AIM OF THE EXERCISE
Continue the message-board thread about shaking hands and posts that hurt feelings, starting after its final sentence.

I managed to vomit like 3 times tonight, but I dont think thats why my hands were shaking so bad.
Yesterday I was so overwhelmed and i did not shake at all. Keep in mind that I am 17 . . . and I'm not old enough to be shaking like that (lol),
I seriously do not know what is wrong with me, but I hear that that is what happens before a nervous breakdown. i dont want to have a nervous breakdown this young, but sometimes I feel like I could. Is this why I am shaking so bad???:imbar
Everyone gets so upset into how they read into these bulletins. It can be a matter of how things are written and people get upset. I know that happens with the spoken word how much worse will it be in written form. I mean many times I have written in this board and it appears that no one is even reading my posts but I keep on plugging along and I don't take what people say as gospel. But I do know that people get thier feelings hurt badly by one simple change of a phrase. It is the holiday season, lets be nice to each other.

SOURCE DATA
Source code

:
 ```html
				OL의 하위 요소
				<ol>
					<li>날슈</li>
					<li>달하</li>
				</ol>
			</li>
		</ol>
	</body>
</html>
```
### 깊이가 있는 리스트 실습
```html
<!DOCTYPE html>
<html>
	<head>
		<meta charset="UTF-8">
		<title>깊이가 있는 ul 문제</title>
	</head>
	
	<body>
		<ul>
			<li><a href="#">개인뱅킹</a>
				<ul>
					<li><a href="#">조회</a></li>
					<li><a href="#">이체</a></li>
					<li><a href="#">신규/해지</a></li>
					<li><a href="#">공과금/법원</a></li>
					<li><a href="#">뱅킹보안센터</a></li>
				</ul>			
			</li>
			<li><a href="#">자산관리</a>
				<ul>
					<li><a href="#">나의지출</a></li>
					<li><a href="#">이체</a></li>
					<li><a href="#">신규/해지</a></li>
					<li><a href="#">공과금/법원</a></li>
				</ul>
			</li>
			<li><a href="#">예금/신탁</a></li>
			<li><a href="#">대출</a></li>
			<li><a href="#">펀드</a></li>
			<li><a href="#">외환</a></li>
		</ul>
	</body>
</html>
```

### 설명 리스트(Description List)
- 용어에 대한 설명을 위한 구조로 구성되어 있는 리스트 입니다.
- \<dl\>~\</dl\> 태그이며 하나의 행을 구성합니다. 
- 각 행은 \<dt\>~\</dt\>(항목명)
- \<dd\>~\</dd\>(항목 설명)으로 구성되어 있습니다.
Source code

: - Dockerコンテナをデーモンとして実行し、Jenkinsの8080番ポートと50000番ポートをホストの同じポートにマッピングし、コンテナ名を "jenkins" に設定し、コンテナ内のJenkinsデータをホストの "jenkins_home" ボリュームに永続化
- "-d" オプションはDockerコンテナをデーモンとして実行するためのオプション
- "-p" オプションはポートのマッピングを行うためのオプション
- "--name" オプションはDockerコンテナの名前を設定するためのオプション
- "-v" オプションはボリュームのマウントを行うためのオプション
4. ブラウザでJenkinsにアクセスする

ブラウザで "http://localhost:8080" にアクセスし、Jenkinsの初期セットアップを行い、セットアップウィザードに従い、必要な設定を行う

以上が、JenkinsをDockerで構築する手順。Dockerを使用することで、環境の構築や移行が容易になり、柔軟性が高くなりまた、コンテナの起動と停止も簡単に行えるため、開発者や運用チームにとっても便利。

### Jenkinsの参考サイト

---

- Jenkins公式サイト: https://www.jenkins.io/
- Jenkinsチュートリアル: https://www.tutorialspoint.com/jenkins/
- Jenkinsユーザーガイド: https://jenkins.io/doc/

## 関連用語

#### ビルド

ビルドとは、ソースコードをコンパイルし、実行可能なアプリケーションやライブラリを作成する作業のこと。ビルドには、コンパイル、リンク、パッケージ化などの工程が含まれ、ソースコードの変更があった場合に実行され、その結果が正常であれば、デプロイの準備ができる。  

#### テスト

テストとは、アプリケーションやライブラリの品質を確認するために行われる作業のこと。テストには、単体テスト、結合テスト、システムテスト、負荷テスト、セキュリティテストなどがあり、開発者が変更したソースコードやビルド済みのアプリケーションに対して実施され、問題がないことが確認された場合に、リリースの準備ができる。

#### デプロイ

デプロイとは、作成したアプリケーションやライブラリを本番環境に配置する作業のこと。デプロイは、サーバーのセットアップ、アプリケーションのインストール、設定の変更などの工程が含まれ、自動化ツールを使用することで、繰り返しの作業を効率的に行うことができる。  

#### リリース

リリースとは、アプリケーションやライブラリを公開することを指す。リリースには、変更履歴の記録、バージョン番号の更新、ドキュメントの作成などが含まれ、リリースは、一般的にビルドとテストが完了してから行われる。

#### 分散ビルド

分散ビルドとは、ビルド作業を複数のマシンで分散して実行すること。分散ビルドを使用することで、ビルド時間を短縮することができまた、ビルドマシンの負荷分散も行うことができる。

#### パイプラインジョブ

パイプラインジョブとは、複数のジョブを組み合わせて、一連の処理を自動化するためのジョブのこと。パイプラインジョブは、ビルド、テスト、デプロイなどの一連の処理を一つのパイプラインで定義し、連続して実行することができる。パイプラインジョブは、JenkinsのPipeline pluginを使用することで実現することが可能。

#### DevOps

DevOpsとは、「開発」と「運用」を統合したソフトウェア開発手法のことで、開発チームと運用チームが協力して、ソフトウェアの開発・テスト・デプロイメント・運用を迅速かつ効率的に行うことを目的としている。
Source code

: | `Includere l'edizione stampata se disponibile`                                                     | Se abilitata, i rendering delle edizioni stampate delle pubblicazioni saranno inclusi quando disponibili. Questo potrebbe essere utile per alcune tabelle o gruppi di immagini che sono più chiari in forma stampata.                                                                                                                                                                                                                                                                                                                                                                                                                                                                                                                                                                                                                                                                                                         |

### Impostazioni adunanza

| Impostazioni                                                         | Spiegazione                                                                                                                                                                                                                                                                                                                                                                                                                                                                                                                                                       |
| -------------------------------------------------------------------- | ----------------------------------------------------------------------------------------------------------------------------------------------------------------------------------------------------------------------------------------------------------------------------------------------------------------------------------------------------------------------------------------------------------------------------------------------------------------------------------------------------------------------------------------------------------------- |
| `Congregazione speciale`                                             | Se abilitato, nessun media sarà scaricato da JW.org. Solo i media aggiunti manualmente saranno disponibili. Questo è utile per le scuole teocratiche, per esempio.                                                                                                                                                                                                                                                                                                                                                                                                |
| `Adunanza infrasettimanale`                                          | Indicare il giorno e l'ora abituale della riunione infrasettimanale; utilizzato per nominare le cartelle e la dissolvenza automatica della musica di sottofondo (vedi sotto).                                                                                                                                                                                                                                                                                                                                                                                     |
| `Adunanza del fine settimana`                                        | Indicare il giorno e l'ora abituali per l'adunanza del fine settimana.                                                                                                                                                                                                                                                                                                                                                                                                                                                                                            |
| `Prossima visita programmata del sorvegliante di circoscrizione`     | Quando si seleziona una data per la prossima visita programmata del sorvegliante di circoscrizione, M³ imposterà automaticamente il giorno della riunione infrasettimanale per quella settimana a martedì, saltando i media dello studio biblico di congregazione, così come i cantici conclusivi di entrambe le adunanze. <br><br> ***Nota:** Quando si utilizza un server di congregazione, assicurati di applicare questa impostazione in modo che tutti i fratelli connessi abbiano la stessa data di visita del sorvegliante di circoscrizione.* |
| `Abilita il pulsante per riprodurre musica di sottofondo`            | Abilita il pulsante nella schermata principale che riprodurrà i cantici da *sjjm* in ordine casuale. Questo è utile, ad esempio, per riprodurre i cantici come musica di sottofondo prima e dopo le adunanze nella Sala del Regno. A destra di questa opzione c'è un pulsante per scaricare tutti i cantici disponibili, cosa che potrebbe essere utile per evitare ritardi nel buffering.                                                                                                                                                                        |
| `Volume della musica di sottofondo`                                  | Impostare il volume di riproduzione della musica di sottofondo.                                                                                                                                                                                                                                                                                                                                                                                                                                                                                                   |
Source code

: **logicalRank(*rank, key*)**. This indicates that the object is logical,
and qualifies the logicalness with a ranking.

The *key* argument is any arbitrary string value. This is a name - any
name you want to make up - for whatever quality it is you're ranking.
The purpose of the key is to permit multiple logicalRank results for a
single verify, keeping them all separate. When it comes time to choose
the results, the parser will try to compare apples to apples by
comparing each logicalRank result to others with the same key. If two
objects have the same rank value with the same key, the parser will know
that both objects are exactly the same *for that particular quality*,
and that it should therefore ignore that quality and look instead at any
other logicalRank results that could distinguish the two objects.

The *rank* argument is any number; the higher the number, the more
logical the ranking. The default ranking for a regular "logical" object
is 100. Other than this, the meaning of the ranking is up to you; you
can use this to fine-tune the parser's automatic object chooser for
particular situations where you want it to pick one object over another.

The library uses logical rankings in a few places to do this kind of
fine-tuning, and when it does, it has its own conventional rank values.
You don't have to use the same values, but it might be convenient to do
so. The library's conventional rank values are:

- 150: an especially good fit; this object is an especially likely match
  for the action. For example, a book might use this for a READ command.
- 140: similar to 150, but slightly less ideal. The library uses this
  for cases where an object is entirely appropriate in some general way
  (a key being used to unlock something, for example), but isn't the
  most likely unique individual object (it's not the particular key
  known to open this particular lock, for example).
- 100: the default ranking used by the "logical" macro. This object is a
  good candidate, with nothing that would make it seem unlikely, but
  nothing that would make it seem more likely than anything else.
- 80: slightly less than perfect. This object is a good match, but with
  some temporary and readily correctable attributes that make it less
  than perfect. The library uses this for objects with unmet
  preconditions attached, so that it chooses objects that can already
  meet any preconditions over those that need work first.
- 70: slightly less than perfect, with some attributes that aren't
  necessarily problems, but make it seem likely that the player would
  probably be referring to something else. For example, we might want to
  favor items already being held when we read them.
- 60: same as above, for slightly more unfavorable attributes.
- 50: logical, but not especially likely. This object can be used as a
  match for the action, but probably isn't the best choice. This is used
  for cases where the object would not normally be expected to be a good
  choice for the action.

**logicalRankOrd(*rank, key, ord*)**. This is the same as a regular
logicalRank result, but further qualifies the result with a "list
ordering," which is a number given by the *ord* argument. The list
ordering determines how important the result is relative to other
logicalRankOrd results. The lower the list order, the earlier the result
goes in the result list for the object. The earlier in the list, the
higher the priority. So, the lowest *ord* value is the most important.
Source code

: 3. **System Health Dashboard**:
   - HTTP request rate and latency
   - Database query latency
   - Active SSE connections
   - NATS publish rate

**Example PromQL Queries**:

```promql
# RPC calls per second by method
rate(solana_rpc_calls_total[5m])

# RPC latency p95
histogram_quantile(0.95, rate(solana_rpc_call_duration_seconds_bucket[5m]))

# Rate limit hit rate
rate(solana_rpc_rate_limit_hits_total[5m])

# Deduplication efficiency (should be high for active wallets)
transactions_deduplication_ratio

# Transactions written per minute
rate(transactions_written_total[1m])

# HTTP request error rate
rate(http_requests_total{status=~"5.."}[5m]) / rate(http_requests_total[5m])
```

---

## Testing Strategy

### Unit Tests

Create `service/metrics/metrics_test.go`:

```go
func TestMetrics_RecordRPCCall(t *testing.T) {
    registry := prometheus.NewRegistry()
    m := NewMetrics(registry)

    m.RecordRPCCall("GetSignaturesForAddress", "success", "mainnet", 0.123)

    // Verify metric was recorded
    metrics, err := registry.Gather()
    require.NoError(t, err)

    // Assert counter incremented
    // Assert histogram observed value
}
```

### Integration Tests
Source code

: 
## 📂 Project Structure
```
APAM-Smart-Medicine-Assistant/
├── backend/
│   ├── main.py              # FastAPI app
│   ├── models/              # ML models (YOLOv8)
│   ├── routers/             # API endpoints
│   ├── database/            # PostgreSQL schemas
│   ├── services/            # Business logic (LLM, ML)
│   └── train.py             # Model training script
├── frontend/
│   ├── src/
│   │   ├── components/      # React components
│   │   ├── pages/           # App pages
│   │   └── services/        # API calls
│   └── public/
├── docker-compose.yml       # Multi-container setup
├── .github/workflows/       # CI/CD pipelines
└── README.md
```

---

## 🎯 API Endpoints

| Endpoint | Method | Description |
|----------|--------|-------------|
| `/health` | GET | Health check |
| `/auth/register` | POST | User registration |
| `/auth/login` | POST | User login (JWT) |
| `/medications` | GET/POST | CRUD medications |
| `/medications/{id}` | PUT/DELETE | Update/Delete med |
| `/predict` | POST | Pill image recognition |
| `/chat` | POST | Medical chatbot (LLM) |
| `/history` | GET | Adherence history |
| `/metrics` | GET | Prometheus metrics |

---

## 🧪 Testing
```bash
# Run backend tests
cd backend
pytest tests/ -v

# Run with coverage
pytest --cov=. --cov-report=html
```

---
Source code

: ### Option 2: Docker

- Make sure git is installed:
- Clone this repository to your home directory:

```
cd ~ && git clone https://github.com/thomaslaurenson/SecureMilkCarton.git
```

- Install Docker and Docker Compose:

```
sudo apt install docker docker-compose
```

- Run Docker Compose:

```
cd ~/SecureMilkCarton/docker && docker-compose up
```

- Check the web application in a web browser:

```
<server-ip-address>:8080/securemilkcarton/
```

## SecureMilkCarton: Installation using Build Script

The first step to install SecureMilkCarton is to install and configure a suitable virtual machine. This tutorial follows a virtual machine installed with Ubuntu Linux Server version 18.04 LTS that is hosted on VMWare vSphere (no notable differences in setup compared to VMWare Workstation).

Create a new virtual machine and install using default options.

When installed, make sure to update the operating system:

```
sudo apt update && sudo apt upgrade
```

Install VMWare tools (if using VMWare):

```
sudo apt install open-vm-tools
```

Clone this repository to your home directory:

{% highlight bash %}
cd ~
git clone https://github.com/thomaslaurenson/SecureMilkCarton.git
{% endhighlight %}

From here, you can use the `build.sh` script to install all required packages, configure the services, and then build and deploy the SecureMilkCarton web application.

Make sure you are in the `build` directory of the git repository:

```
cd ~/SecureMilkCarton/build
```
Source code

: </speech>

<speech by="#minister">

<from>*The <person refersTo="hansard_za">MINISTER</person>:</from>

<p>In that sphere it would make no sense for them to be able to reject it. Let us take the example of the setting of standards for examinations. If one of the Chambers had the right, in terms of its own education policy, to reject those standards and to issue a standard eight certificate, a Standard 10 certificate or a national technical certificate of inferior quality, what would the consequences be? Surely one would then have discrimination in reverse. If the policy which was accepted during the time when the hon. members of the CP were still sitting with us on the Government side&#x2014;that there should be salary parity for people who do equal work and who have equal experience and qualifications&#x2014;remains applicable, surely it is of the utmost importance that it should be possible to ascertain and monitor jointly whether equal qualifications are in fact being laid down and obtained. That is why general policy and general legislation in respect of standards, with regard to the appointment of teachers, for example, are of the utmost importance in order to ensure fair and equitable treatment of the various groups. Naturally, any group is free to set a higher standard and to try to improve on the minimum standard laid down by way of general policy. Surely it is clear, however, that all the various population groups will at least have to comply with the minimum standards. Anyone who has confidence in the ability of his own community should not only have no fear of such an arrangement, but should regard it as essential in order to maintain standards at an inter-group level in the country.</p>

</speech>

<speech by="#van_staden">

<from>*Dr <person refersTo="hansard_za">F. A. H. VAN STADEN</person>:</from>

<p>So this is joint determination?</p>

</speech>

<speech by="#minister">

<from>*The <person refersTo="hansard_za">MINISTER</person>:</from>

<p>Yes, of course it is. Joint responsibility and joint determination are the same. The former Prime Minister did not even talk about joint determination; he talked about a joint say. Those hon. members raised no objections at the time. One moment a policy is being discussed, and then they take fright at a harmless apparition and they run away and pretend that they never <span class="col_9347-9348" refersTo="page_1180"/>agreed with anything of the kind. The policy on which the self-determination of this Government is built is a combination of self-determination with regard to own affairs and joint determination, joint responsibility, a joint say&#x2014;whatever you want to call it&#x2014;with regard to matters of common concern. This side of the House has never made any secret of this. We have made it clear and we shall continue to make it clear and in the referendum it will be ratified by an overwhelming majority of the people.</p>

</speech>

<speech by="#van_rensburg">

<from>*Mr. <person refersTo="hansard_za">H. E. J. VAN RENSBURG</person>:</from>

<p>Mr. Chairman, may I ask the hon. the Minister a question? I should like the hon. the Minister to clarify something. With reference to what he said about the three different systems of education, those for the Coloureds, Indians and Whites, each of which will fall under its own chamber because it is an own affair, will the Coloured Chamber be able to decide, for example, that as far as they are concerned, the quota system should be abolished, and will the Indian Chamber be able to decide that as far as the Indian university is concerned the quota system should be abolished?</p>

ANSWER BOX
Mandy, I did the same thing for a time until I started taking Paxil. I had a anxiety disorder and that took care of the problem. Go to the doctor and let him know what is going on. I may be a small problem that is easily taken care of.
Mandi
Just a thought. Years ago I had symptoms something like yours and found out I had hyperthyroidism. I was also shaky, emotional, irritable, cried alot. How are you sleeping? How's your appetite? Just another possibility. You really should just go see your doctor if the symptoms persist.
sbic56, BSN, RN
1,437 Posts
Fine line, still, I think, Peeps. Denial is the subconscience saying no; supression is consciously saying no. Thus, I think making a conscious decision is best, so denial is worse; supression is better. Both still suck.